A service defines an Entity as a kind of dependency. This means the service possesses an Entity, which in turn means possessing a Capability. An AssemblyLift guest will interact with Entities through a high-level API, which delegates to the Entity module to verify the Capability, and operate on data in a particular location according to the Entity shape/schema. The Entity module is self-verifying and needs no outside processes to validate the requested action. If we want Entities to perform database operations on behalf of the guest, they will need either an IOmod or WASI environment. Otherwise it will return back to the AssemblyLift host to complete the action (I'm personally torn on what the best choice here is 🙃).

An example Entity definition for an AssemblyLift project might look like the following:

[entity]
name = "user"

[[fields]]
name = "name"
type = "string"
attributes = ["searchable"] # Optional

[[fields]]
name = "email"
type = "string"
attributes = ["unique", "primary"] # Optional

[[actions]]
action = "load"
[actions.cap]
location = "asml/service/service-name/*"
effect = "allow"

[[actions]]
action = "store"
[actions.cap]
location = "dynamodb/region/table-name"
effect = "allow"

In this example we have an Entity representing a user which has defined a name and email field. The entity specifies two actions load and store, each of which have an associated Capability. The load action specifies a location, which is a unique identifier specifying a resource which can perform the action on the Entity (i.e. the Entity says "who can retrieve me?"). Similarly the store action specifies a location indicating where it can be stored (i.e. the Entity says "who can receive me?").

From within our function code, we can interact with an API which abstracts the low-level Entity system implementation.

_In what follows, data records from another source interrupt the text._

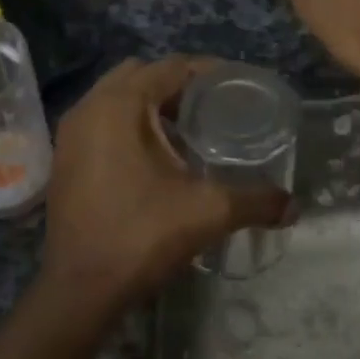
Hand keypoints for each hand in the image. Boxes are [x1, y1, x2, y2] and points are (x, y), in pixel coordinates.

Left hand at [41, 56, 289, 312]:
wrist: (80, 291)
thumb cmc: (141, 236)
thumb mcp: (208, 212)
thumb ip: (256, 201)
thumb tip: (294, 206)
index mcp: (120, 105)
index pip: (172, 67)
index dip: (209, 72)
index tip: (239, 87)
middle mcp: (90, 108)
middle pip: (142, 74)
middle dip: (179, 84)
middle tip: (215, 106)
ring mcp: (71, 133)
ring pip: (119, 97)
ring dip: (153, 104)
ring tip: (191, 128)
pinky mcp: (66, 158)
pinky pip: (104, 120)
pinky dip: (131, 123)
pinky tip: (159, 155)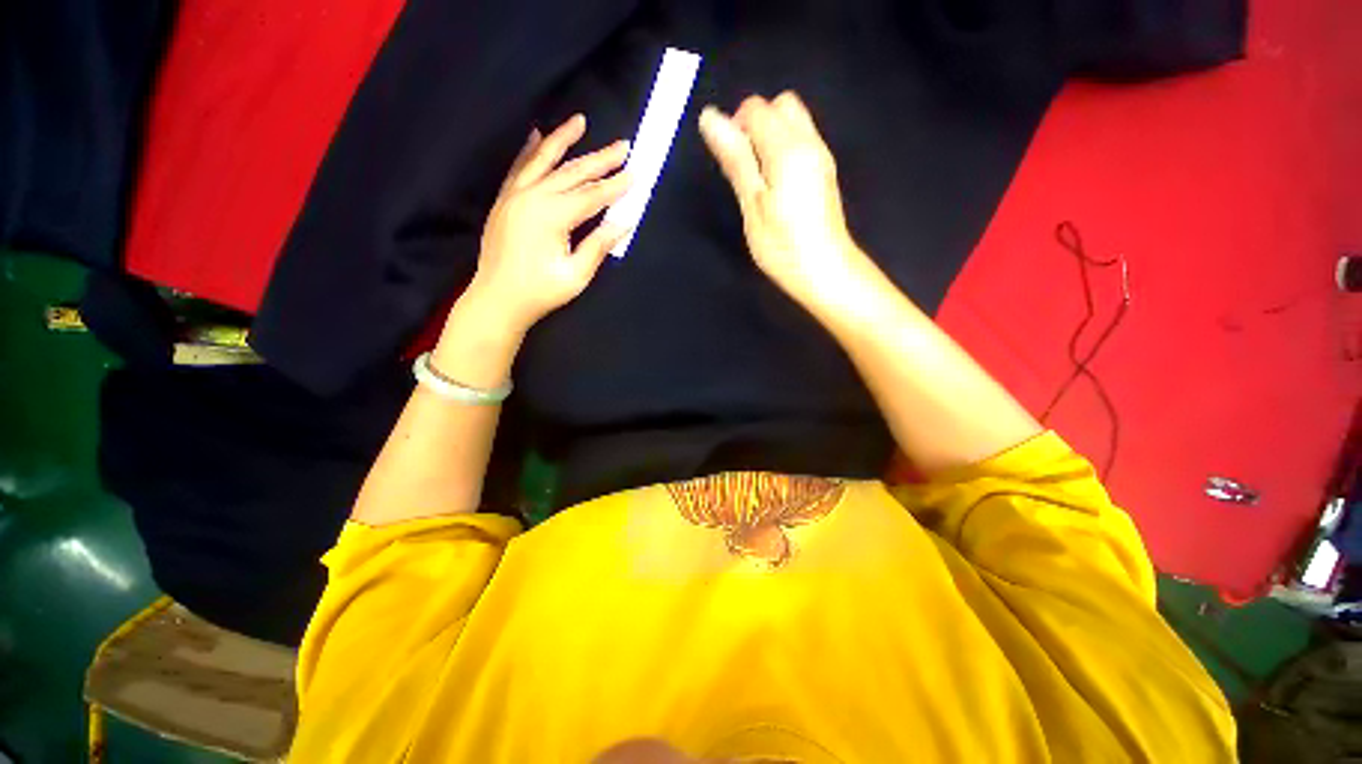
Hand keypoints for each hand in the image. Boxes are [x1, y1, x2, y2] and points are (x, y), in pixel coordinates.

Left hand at [467, 114, 631, 334]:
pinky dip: (530, 151)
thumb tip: (623, 222)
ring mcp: (514, 195)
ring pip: (543, 160)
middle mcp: (532, 197)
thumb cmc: (539, 292)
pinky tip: (537, 135)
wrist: (497, 299)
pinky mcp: (504, 200)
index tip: (635, 175)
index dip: (615, 187)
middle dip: (600, 160)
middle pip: (572, 172)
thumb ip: (598, 245)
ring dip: (564, 140)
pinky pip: (519, 168)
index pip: (592, 196)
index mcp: (551, 216)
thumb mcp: (575, 275)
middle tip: (623, 146)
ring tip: (580, 121)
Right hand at [698, 92, 871, 310]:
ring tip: (759, 181)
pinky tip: (777, 186)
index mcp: (788, 149)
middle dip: (756, 124)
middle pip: (780, 105)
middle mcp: (810, 142)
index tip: (730, 164)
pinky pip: (802, 141)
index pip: (756, 108)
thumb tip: (710, 118)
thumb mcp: (752, 205)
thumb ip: (735, 159)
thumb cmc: (783, 247)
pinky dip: (784, 150)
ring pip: (793, 122)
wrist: (826, 272)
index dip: (735, 127)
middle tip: (745, 168)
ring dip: (770, 137)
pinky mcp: (825, 172)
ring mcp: (822, 156)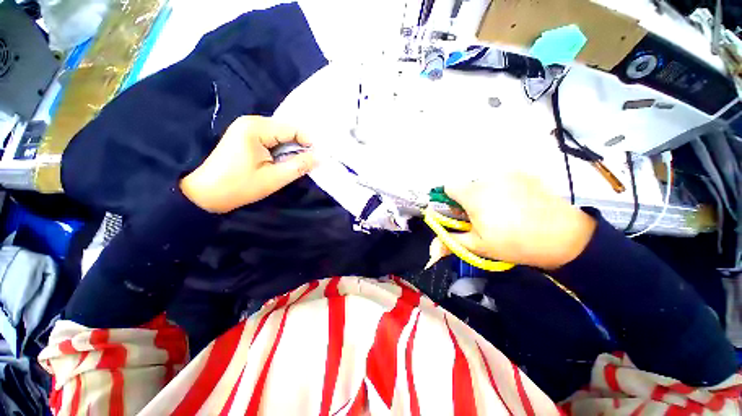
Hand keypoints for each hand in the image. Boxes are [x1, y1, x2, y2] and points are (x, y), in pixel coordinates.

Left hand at [180, 116, 316, 212]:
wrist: (205, 194)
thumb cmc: (239, 187)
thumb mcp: (274, 178)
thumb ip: (299, 166)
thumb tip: (320, 157)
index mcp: (256, 128)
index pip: (292, 128)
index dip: (309, 142)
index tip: (318, 158)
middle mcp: (252, 121)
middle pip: (287, 130)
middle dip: (300, 145)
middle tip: (310, 162)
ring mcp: (247, 127)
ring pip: (281, 135)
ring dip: (292, 148)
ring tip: (299, 162)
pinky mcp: (246, 136)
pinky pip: (272, 139)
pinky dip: (282, 149)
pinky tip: (285, 160)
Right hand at [429, 172, 596, 269]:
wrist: (564, 237)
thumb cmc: (515, 243)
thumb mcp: (478, 246)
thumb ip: (450, 243)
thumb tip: (430, 251)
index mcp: (474, 194)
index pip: (448, 187)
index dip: (449, 200)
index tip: (459, 213)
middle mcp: (489, 178)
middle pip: (467, 185)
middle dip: (468, 200)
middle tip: (483, 218)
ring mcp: (509, 173)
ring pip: (484, 182)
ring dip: (486, 194)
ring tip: (502, 212)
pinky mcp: (524, 173)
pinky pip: (503, 179)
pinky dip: (503, 189)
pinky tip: (517, 204)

let user_prototype = Entity::new("user");
match user_prototype.query_all().await {
    ....
}

We see a number of benefits over traditional RBAC/IAM:

Reduced policy complexity: by defining access in terms of database entities, we eliminate the need to maintain unique policies for each function in an application.
Simplified access definition: data-oriented access control decouples resource access from data access, and lets us reduce the surface area of the policy language.
Improved data access transparency: "who can access this data?" is answered by the data's Entity definition.
Consistent entity schema: the shape of an Entity is stored in the module, distributing schema rules to every function which has the Entity.